Digging for Britain: Leicester Archaeology projects to feature on BBC
Projects led by Leicester archaeologists are to be showcased on the new series of BBC TWO’s primetime TV series Digging for Britain in the New Year.
Three University of Leicester Archaeological Services (ULAS) projects from across Leicester, Leicestershire and Rutland are to feature on the latest series, presented by Professor Alice Roberts.
The major discovery of a one-of-a-kind Roman mosaic on Rutland farmland will be the focus of the first episode to be broadcast on Tuesday 4 January at 8.00pm on BBC TWO and iPlayer following the Leicester team and undergraduate Archaeology students as they painstakingly uncover part of the story of Greek hero Achilles.
The 11m by 7m mosaic is the centrepiece of a newly discovered Roman villa complex comprising a range of buildings including a domestic focus, aisled barns, circular structures and what is thought to have been a bath house.
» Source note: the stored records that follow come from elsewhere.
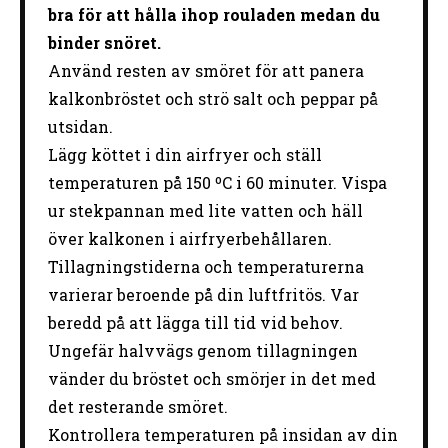
bra för att hålla ihop rouladen medan du
binder snöret.
Använd resten av smöret för att panera
kalkonbröstet och strö salt och peppar på
utsidan.
Lägg köttet i din airfryer och ställ
temperaturen på 150 ºC i 60 minuter. Vispa
ur stekpannan med lite vatten och häll
över kalkonen i airfryerbehållaren.
Tillagningstiderna och temperaturerna
varierar beroende på din luftfritös. Var
beredd på att lägga till tid vid behov.
Ungefär halvvägs genom tillagningen
vänder du bröstet och smörjer in det med
det resterande smöret.
Kontrollera temperaturen på insidan av din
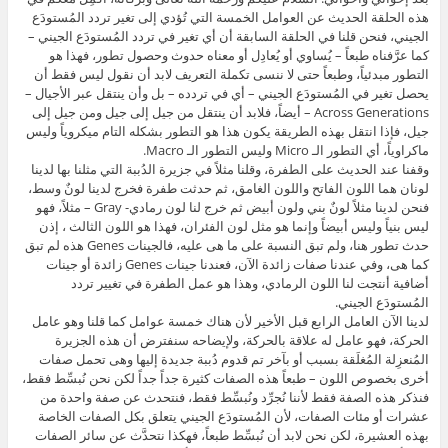
هذه الحلقة الحديث عن العوامل الخمسة التي تُؤدي إلى تغير تردد المُستودَع
الجيني، فنحن قلنا في الحلقة السابقة أن أي تغير في تردد المُستودَع الجيني –
كما عرَّفناه طبعاً – يُساوي أو يُعادِل أو معناه حدوث وحصول تطور، فهذا هو
التطور مبدئياً، وطبعاً حتى لا ننسى تكملة التعريف لابد أن نقول ليس فقط أن
يحصل تغير في المُستودَع الجيني – أي في تردده – بل وأن ينتقل عبر الأجيال –
Across Generations – أيضاً، فلابد أن ينتقل من جيل إلى جيل ومن جيل إلى
جيل، فإذا انتقل بهذه الطريقة يكون هذا هو التطور بشكله التام ميكروياً وليس
ماكراوياً، أي التطور الـ Micro وليس التطور الـ Macro.
وقفنا عند الحديث على الطفرة، وقلنا مثلاً في جزيرة الدُببة التي مثلنا بها لدينا
لونان هما اللون الفاتح واللون الغامق، ثم حدثت طفرة فخرج لدينا لونٌ وسط،
فنحن لدينا مثلاً لونٌ بني ولون أبيض ثم خرج لنا لون رمادي- Gray – مثلاً، فهو
ليس بنياً وليس أبيضاً وإنما هو مثل لون الفئران، فهذا هو اللون الثالث ، إذن
حدث تطور هنا، ولم تبق النسبة على ما هى عليه، فالجينات Genes هذه لم تبق
كما هى، وفي عندنا صفات زائدة الآن، فعندنا جينات Genes زائدة أو جينات
أضافية أنتجت لنا اللون الرمادي، وهذا هو عمل الطفرة في تغيير تردد
المُستودَع الجيني.
لدينا الآن العامل الرابع قبل الأخير لأن هناك خمسة عوامل كما قلنا وهو عامل
الحركة، فهو عامل له علاقة بالحركة، ولإيضاحه سنفترض أن هذه الجزيرة
المُنعزِلة المُغلَقة بسبب أو بآخر تم قدوم دُببة جديدة إليها وهى تحمل صفات
أخرى بخصوص اللون – طبعاً هذه الصفات كثيرة جداً جداً لكن نحن نُبسِّط فقط،
فنذكر هذه الصفة فقط لأننا نُجرِّد ونُبسِّط فقط، فنتحدث عن صفة واحدة من
عشرات أو مئات الصفات، لأن المُستودَع الجيني يتعلق بكل الصفات الخاصة
بهذه العشيرة، لكن نحن لابد أن نُبسِّط طبعاً، فهكذا نتحدَّث عن سائر الصفات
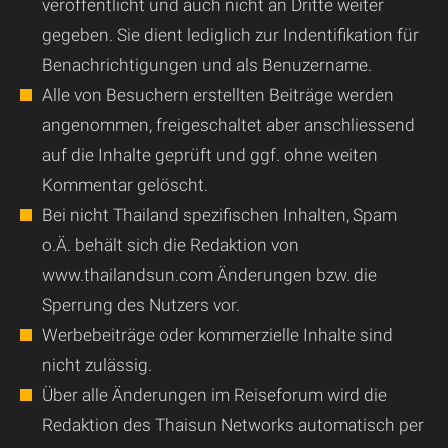
veröffentlicht und auch nicht an Dritte weiter
gegeben. Sie dient lediglich zur Indentifikation für
Benachrichtigungen und als Benuzername.
Alle von Besuchern erstellten Beiträge werden
angenommen, freigeschaltet aber anschliessend
auf die Inhalte geprüft und ggf. ohne weiten
Kommentar gelöscht.
Bei nicht Thailand spezifischen Inhalten, Spam
o.Ä. behält sich die Redaktion von
www.thailandsun.com Änderungen bzw. die
Sperrung des Nutzers vor.
Werbebeiträge oder kommerzielle Inhalte sind
nicht zulässig.
Über alle Änderungen im Reiseforum wird die
Redaktion des Thaisun Networks automatisch per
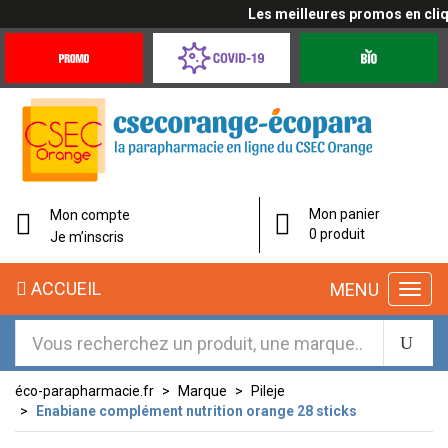
Les meilleures promos en cliqua
Promotions
Covid-
Produits
&
19
bio
Offres
Coronavirus
Mon panier
Mon compte
0 produit
Je m’inscris
ACCUEIL
MENU
éco-parapharmacie.fr
Marque
Pileje
Enabiane complément nutrition orange 28 sticks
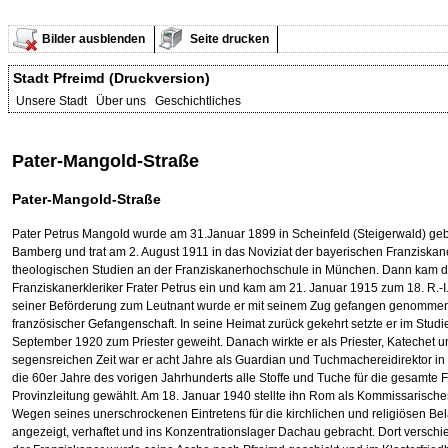
Bilder ausblenden
Seite drucken
Stadt Pfreimd (Druckversion)
Unsere Stadt Über uns Geschichtliches
Pater-Mangold-Straße
Pater-Mangold-Straße
Pater Petrus Mangold wurde am 31.Januar 1899 in Scheinfeld (Steigerwald) ge
Bamberg und trat am 2. August 1911 in das Noviziat der bayerischen Franziskan
theologischen Studien an der Franziskanerhochschule in München. Dann kam de
Franziskanerkleriker Frater Petrus ein und kam am 21. Januar 1915 zum 18. R.-I
seiner Beförderung zum Leutnant wurde er mit seinem Zug gefangen genommen 
französischer Gefangenschaft. In seine Heimat zurück gekehrt setzte er im Stud
September 1920 zum Priester geweiht. Danach wirkte er als Priester, Katechet u
segensreichen Zeit war er acht Jahre als Guardian und Tuchmachereidirektor in 
die 60er Jahre des vorigen Jahrhunderts alle Stoffe und Tuche für die gesamte Fr
Provinzleitung gewählt. Am 18. Januar 1940 stellte ihn Rom als Kommissarischen
Wegen seines unerschrockenen Eintretens für die kirchlichen und religiösen 
angezeigt, verhaftet und ins Konzentrationslager Dachau gebracht. Dort verschie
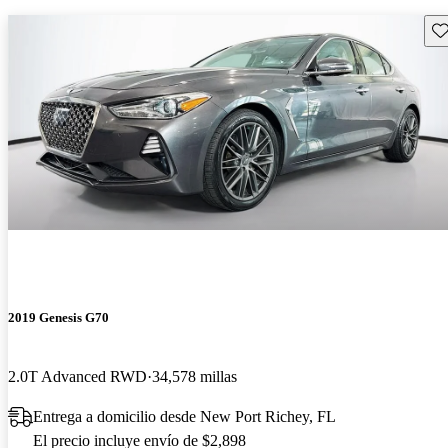
Gu
2019 Genesis G70
2.0T Advanced RWD
34,578 millas
Entrega a domicilio desde New Port Richey, FL
El precio incluye envío de $2,898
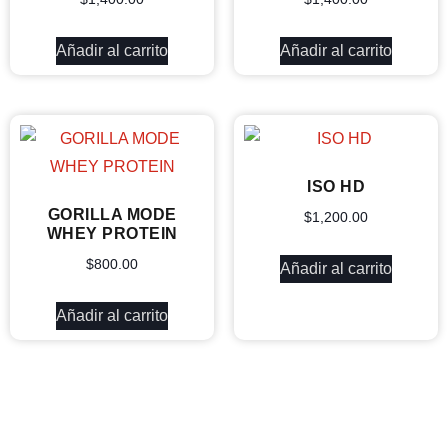
Añadir al carrito
Añadir al carrito
ISO HD
GORILLA MODE
$
1,200.00
WHEY PROTEIN
$
800.00
Añadir al carrito
Añadir al carrito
The mosaic is unique in the UK, and one of only a handful from across Europe, to show Achilles’ battle with Hector at the conclusion of the Trojan War.
Host, Professor Alice Roberts, said: “What I love about Digging for Britain is that, when we set out to film the series, we have no idea what discoveries might come to light.
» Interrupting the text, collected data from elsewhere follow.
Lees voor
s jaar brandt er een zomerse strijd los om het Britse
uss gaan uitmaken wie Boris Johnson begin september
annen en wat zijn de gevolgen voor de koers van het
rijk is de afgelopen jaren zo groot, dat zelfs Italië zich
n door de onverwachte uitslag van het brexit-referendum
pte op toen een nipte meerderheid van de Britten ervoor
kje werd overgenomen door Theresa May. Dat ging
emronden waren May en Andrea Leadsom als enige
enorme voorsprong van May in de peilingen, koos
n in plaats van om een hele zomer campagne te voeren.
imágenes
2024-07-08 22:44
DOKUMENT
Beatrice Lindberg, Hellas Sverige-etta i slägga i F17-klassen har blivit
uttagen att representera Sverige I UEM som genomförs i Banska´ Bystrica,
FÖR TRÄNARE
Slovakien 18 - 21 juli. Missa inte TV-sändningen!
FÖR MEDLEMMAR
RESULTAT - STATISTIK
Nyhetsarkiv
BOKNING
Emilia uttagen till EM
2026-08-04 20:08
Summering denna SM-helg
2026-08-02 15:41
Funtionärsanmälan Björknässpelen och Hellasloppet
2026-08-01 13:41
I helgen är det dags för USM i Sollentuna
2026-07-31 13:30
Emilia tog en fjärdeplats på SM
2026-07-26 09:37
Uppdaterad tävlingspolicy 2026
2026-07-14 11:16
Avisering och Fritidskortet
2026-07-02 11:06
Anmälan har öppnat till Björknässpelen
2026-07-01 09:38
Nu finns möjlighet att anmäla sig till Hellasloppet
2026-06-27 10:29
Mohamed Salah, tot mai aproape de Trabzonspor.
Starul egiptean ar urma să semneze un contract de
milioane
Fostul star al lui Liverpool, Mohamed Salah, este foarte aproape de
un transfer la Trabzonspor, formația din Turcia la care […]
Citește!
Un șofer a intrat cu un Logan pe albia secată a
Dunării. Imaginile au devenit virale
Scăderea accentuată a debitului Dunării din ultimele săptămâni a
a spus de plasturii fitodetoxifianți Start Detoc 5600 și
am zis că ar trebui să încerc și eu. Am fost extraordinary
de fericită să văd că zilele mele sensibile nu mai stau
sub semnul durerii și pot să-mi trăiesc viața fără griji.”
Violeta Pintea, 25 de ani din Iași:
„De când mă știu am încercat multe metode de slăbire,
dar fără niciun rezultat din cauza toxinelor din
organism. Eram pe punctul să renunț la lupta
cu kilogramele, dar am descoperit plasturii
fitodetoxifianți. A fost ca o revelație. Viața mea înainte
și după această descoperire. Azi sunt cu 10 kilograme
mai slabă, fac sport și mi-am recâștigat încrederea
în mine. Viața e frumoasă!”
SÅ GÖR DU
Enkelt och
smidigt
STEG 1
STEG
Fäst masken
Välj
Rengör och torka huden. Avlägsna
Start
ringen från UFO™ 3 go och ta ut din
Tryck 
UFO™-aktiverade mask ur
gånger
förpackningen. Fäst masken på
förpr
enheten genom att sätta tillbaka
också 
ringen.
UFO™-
“This year, the revelations have been nothing short of spectacular – including the astonishing Rutland Roman mosaic. Each find brings us closer to understanding the lives of people who once lived in Britain.
“Archaeology brings you into intimate contact with the physical reality of the past.”
The story of another Roman discovery, an elaborately-decorated bronze key handle excavated by ULAS experts at a site off Great Central Street in Leicester, will also feature in episode four of the series.
The handle portrays a ‘Barbarian’ grappling with a lion, together with four naked youths cowering in terror. It is among the first evidence from Roman Britain of executing captives by ‘throwing them to the lions’.
The key handle will feature in a programme later in episode four of the series based around Midlands discoveries that will also include recent excavations at Castle Hill Country Park, on the edge of Leicester. This project investigated remains of a manor linked with the medieval Order of Knights of the Hospital of Saint John of Jerusalem, commonly known as the Knights Hospitaller.
While the Hospitallers are familiar by name, their sites are largely unexcavated in the UK – making this a rare opportunity to explore this type of monument.
The project, involving volunteers from the local community and nearly 70 students from the School of Archaeology and Ancient History as part of their fieldwork module, concentrated on the Manor House site and its outer enclosure, and uncovered evidence of a large timber-framed hall with leaded windows and a tiled roof as well as many artefacts from the 13th and 14th Centuries.
John Thomas is Deputy Director of ULAS and also managed the Rutland dig. He said: “ULAS is one of only a handful of UK archaeological units that operate in a University environment, and the variety of expertise that offers gives us many opportunities for collaborative working.
“We’re really pleased to have worked with the School of Archaeology and Ancient History to provide vital student training on such wonderful archaeological sites. To have three of our projects making a significant contribution to Digging for Britain is fantastic for everyone – hopefully the stories that are told about them will inspire future generations of archaeologists who will doubtless make exciting discoveries of their own.”
University of Leicester Archaeological Services (ULAS) is an award-winning commercial archaeological unit that undertakes contracts across the UK.
The team features experts from a number of different archaeological fields, and works closely with academic staff from the University’s School of Archaeology and Ancient History.
Leicester Archaeology students have the opportunity to gain valuable practical and professional experience with ULAS specialists during their studies.